(Washington) La croissance est de retour aux États-Unis après le plongeon économique du printemps, et le rebond est historique, mais cela ne met pas fin à la crise provoquée par la pandémie de COVID-19.  

Ce rebond s’est invité dans la dernière ligne droite de la campagne présidentielle du 3 novembre, le président Donald Trump, qui brigue un second mandat face au démocrate Joe Biden, s’en attribuant le mérite et promettant une économie « fantastique » s’il était réélu.

Le Produit intérieur brut (PIB) des États-Unis a bondi entre juillet et septembre de 33,1 % en rythme annualisé, du jamais-vu, selon une estimation préliminaire du département du Commerce publiée jeudi.

Le niveau de création de richesses lors des trois derniers mois est nettement supérieur au bond de 16,7 % du PIB enregistré au premier trimestre 1950, le précédent record.  

Mais cela reste loin des niveaux précédant les confinements décidés au printemps dans de nombreux États du pays pour limiter la propagation de la COVID-19, faisant plonger l’économie de 31,4 % au deuxième trimestre.

Les États-Unis privilégient l’évolution du PIB en rythme annualisé, qui le compare à celui du trimestre précédent puis projette l’évolution sur l’année entière à ce rythme.

« Meilleur PIB »

Ainsi, le rebond n’a-t-il été que de 7,4 % après une chute de 9 % au trimestre précédent si on prend en compte le mode de calcul d’autres économies avancées, comme la France, qui compare un trimestre sur l’autre corrigé des jours ouvrés. La France s’attend de son côté à un rebond de 16 % de son PIB au troisième trimestre, par rapport au deuxième.

Cela n’a pas empêché le locataire de la Maison-Blanche Donald Trump de célébrer sur Twitter : « Le plus grand et le meilleur (PIB) de l’histoire de notre pays », promettant que « l’année prochaine sera FANTASTIQUE ! ! ! ».

Il a égratigné au passage son rival qui le distance dans la plupart des sondages nationaux : « Joe Biden l’Endormi et sa proposition d’augmentation record des impôts, tuerait tout. Je suis tellement content que ce grand chiffre du PIB soit sorti avant le 3 novembre », jour de l’élection.

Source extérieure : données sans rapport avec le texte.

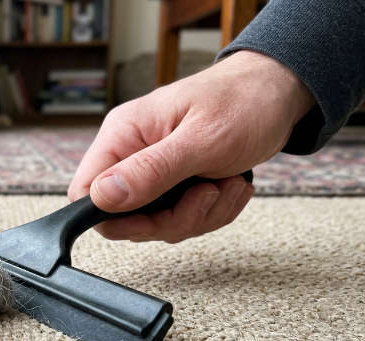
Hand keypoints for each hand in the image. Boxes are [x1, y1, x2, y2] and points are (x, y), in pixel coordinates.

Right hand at [68, 50, 314, 242]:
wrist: (278, 93)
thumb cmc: (243, 102)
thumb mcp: (200, 140)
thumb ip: (150, 170)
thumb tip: (102, 195)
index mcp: (124, 135)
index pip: (86, 190)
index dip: (111, 216)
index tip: (152, 217)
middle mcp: (132, 155)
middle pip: (123, 218)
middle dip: (171, 219)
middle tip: (205, 195)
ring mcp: (153, 172)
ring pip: (156, 224)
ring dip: (200, 215)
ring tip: (227, 183)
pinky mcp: (175, 185)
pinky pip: (181, 219)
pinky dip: (212, 212)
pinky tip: (230, 185)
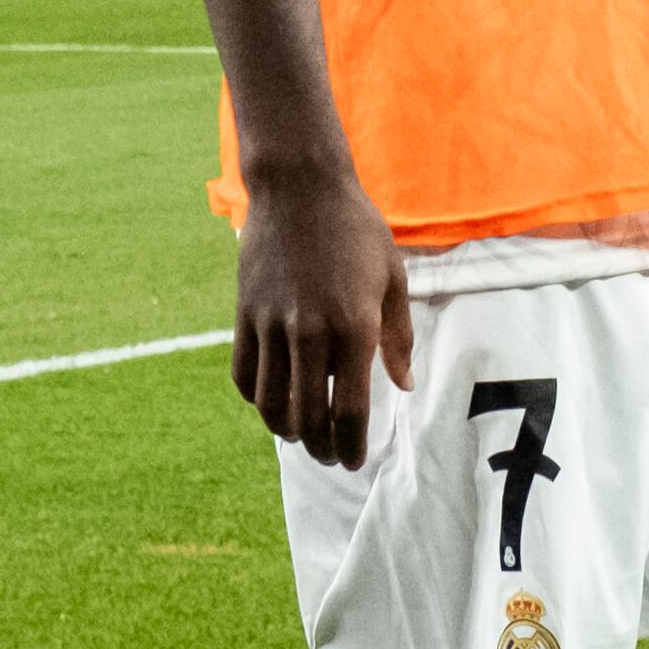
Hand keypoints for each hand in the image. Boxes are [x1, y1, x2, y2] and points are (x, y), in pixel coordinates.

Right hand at [227, 162, 410, 468]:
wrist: (300, 188)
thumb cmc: (357, 230)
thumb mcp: (392, 277)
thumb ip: (397, 337)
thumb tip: (404, 387)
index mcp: (355, 325)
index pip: (350, 410)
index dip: (352, 445)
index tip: (355, 461)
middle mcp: (311, 332)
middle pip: (308, 417)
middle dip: (322, 448)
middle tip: (331, 457)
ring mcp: (273, 325)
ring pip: (271, 404)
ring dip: (287, 430)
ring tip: (302, 435)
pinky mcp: (245, 315)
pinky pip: (244, 375)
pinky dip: (256, 399)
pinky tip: (272, 402)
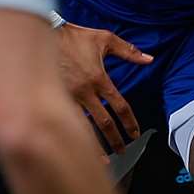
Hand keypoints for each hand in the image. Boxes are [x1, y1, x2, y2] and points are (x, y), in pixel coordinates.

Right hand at [56, 22, 152, 151]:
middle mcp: (85, 92)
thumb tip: (149, 59)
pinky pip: (67, 121)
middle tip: (122, 151)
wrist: (44, 33)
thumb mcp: (104, 38)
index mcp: (99, 79)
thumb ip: (128, 50)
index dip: (130, 122)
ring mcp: (68, 96)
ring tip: (104, 159)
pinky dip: (75, 135)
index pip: (120, 106)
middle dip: (116, 140)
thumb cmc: (74, 36)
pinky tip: (78, 146)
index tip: (134, 134)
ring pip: (85, 127)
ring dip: (95, 145)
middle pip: (105, 123)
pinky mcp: (53, 97)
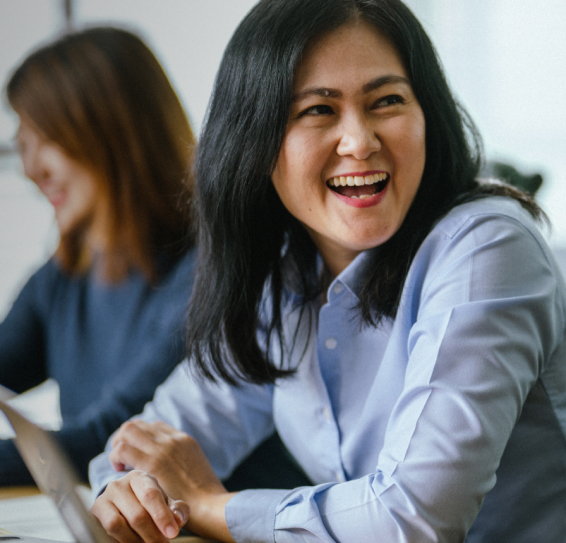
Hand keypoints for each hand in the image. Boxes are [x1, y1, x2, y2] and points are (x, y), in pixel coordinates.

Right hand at [91, 470, 188, 542]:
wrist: (123, 505)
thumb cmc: (151, 504)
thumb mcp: (166, 503)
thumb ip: (177, 510)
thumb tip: (178, 521)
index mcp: (140, 477)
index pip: (151, 495)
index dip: (162, 516)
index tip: (173, 534)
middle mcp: (120, 484)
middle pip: (136, 514)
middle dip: (152, 534)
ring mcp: (105, 497)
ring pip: (118, 524)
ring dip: (136, 540)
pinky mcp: (95, 511)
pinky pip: (106, 530)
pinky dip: (122, 540)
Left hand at [108, 420, 234, 540]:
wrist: (213, 507)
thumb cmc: (204, 498)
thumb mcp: (195, 469)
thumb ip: (180, 461)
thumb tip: (166, 467)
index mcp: (184, 439)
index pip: (154, 425)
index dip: (139, 438)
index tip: (135, 454)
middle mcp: (173, 439)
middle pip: (138, 423)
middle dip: (123, 438)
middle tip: (121, 458)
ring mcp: (164, 448)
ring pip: (128, 430)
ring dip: (118, 445)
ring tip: (119, 464)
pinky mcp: (154, 464)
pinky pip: (124, 449)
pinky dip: (116, 457)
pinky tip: (119, 472)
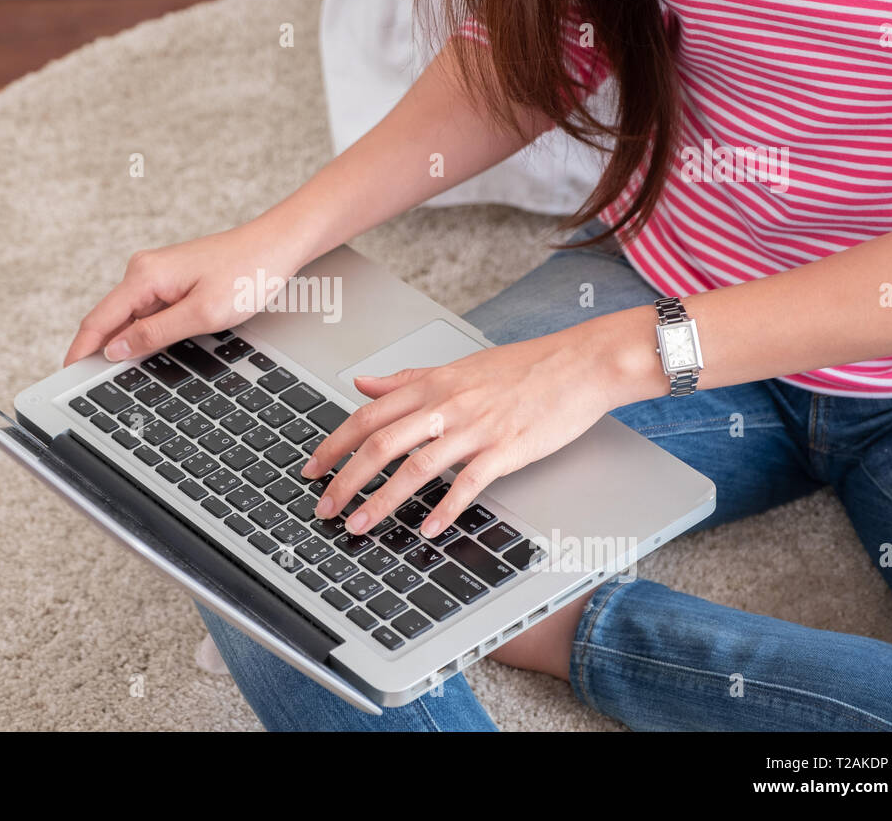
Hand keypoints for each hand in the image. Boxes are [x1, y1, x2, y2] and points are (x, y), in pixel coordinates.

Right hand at [64, 221, 309, 364]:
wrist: (278, 245)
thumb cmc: (247, 272)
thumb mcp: (202, 314)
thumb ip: (155, 333)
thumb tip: (116, 349)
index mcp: (144, 275)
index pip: (98, 319)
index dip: (80, 350)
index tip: (67, 374)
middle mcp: (144, 271)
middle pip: (110, 320)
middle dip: (100, 351)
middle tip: (91, 386)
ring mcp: (158, 276)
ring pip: (131, 318)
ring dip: (125, 344)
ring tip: (119, 376)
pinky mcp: (173, 281)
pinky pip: (148, 312)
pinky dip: (144, 333)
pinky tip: (148, 352)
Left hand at [300, 324, 638, 537]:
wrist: (579, 363)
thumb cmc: (523, 367)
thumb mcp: (457, 366)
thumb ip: (407, 378)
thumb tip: (363, 383)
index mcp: (431, 384)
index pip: (368, 416)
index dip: (334, 444)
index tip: (311, 469)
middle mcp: (446, 405)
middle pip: (380, 443)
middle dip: (346, 479)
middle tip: (324, 508)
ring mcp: (475, 427)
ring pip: (415, 467)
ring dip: (383, 500)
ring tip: (360, 525)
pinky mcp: (506, 449)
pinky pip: (468, 483)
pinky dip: (445, 508)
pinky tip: (427, 529)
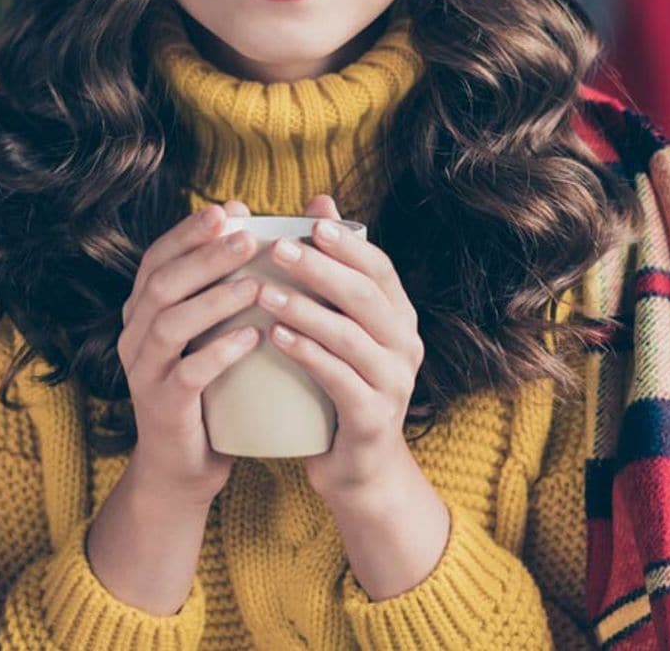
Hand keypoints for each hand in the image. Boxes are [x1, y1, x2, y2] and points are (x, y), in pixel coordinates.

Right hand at [117, 198, 258, 507]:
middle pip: (162, 283)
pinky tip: (253, 337)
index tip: (228, 210)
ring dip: (214, 299)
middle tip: (247, 236)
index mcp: (143, 311)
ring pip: (170, 324)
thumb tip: (247, 220)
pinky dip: (220, 352)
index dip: (189, 232)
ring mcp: (144, 372)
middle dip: (205, 255)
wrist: (184, 467)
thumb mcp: (209, 329)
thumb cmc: (208, 386)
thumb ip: (221, 281)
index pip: (157, 258)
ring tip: (256, 285)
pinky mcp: (163, 407)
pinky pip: (188, 374)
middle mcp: (135, 335)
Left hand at [258, 194, 424, 502]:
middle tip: (277, 250)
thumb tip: (319, 200)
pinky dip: (307, 354)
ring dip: (305, 309)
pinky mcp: (373, 418)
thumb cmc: (340, 382)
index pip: (379, 269)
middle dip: (321, 269)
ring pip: (350, 336)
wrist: (357, 467)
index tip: (310, 224)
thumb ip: (332, 266)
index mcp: (399, 316)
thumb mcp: (341, 323)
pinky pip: (339, 379)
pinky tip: (276, 337)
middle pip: (365, 296)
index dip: (348, 245)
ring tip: (264, 292)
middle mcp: (404, 344)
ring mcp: (394, 383)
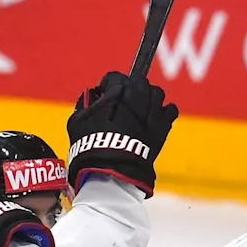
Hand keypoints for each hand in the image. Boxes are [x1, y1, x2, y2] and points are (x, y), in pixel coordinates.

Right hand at [66, 71, 178, 196]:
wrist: (111, 169)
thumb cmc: (90, 146)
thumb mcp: (76, 121)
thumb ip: (84, 103)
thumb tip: (91, 95)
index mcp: (116, 90)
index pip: (114, 77)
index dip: (107, 86)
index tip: (104, 95)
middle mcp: (137, 94)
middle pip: (138, 81)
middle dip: (130, 89)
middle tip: (123, 102)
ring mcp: (153, 109)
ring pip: (156, 92)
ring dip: (149, 97)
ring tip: (141, 108)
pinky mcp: (163, 125)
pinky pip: (170, 109)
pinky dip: (164, 112)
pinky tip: (155, 119)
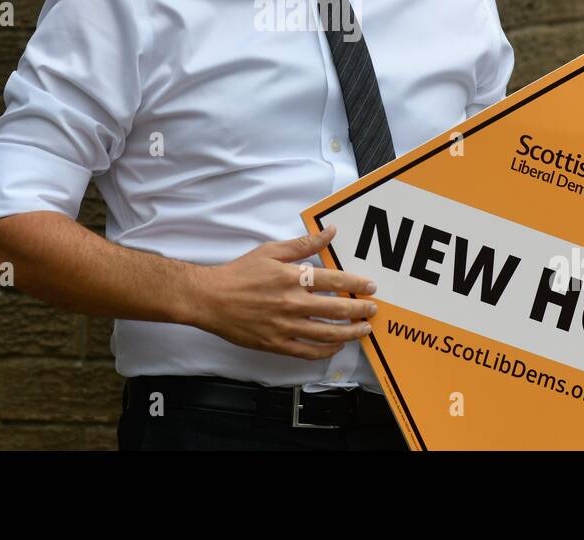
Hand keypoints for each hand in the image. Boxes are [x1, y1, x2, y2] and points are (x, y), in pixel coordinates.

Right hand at [185, 224, 377, 359]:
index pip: (334, 281)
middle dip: (360, 310)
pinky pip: (308, 352)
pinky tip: (337, 346)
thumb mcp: (271, 251)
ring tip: (364, 329)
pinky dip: (326, 351)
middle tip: (373, 309)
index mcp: (291, 278)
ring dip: (350, 332)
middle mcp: (291, 303)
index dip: (356, 284)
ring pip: (327, 333)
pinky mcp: (276, 344)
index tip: (371, 286)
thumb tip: (329, 232)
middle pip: (336, 309)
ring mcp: (284, 326)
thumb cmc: (239, 273)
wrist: (210, 299)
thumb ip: (303, 244)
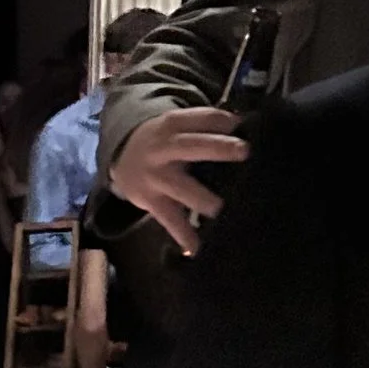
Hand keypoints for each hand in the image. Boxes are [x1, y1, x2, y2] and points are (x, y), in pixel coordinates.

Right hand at [110, 109, 250, 252]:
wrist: (120, 157)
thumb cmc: (166, 140)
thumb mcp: (179, 125)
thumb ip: (207, 125)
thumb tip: (248, 124)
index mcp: (173, 124)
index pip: (202, 118)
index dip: (225, 121)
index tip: (247, 124)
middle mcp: (164, 149)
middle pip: (192, 146)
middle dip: (218, 148)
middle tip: (245, 151)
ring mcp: (156, 177)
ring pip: (182, 188)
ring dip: (204, 199)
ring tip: (225, 209)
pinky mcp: (151, 202)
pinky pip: (170, 220)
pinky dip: (184, 236)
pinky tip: (198, 249)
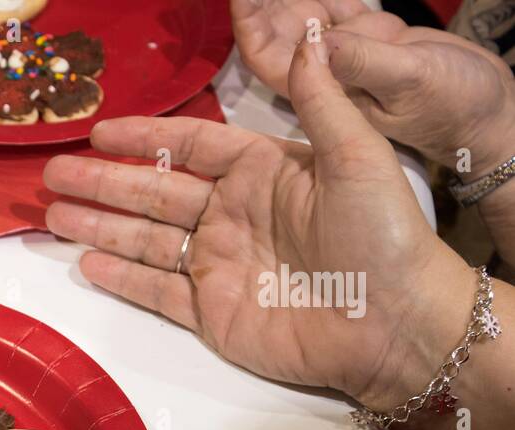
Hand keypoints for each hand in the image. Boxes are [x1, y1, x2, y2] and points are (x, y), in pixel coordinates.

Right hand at [44, 37, 474, 411]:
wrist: (392, 324)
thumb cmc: (381, 235)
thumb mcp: (356, 157)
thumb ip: (320, 99)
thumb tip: (306, 34)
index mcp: (262, 174)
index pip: (190, 147)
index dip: (144, 138)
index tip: (99, 131)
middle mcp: (232, 216)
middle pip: (154, 193)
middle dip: (102, 183)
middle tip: (53, 174)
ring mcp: (218, 266)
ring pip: (145, 240)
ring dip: (99, 226)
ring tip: (52, 215)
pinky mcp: (213, 314)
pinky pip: (157, 292)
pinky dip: (122, 279)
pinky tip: (86, 263)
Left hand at [232, 0, 514, 169]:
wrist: (487, 110)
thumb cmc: (453, 106)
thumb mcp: (411, 80)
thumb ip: (365, 64)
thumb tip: (320, 43)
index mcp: (326, 93)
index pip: (272, 58)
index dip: (251, 27)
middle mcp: (328, 75)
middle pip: (280, 33)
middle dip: (264, 3)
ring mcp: (347, 55)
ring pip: (305, 16)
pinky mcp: (369, 39)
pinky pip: (336, 8)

M. Biden, qui estime, comme M. Trump, être celui qui redonnera ses lettres de noblesse à l’économie américaine, a, lui, jugé que le rebond de la croissance n’était pas assez fort.

« La reprise ralentit, voire même stagne », a dénoncé l’ancien vice-président de Barack Obama, disant que le léger sursaut n’aidait que « ceux qui sont au sommet, mais laisse derrière eux des dizaines de millions de familles de travailleurs et de petites entreprises ».

Le rebond de l’activité économique enregistré entre juillet et septembre a été essentiellement soutenu par les aides généreuses versées par le gouvernement fédéral aux ménages et entreprises face à la pandémie de COVID-19, qui ont pour la plupart désormais pris fin.

Ralentir

La consommation, moteur de la croissance, a été en hausse de 40,7 %, ce qui démontre « la puissance de la politique budgétaire à un moment où des millions de personnes sont restées sans travail, en raison de la pandémie », a fait remarquer Ian Shepherdson, chef économiste chez Pantheon Macroeconomics, dans une note.

Les achats de voitures neuves par les ménages ont par exemple augmenté de 17 %, ceux des équipements de la maison de 12 % et les dépenses pour les soins de santé de 18 %. Ce dernier chiffre suggère que les Américains retournent chez le médecin et reprogramment les opérations chirurgicales. Les ménages américains se sont aussi jetés sur les vêtements (+27,2 %).

Il sera difficile de reproduire de tels chiffres dans les prochains mois, préviennent des économistes, qui font valoir que le rythme de la croissance dépendra non seulement de l’évolution de la pandémie, mais aussi, et surtout, des discussions sur un nouveau plan de soutien à l’économie actuellement dans l’impasse en attendant les résultats de l’élection présidentielle.

De nombreux voyants sont à l’orange, à l’exemple du marché du travail qui a certes enregistré une baisse du nombre de chômeurs indemnisés, ils sont encore quelque 7,75 millions à toucher des allocations. Et des millions d’autres arrivent en fin de droits.

« Après le confinement et les dynamiques de réouverture (de l’activité économique) qui ont entraîné d’importantes fluctuations de l’activité entre mars et septembre, les réalités de la situation économique apparaissent », avertit notamment Brian Coulton, chef économiste de Fitch.

Selon lui, « la croissance devrait ralentir fortement, nous sommes encore loin de la normalisation et la flambée des cas de virus signifie que la distanciation sociale et toutes ses conséquences économiques vont perdurer ».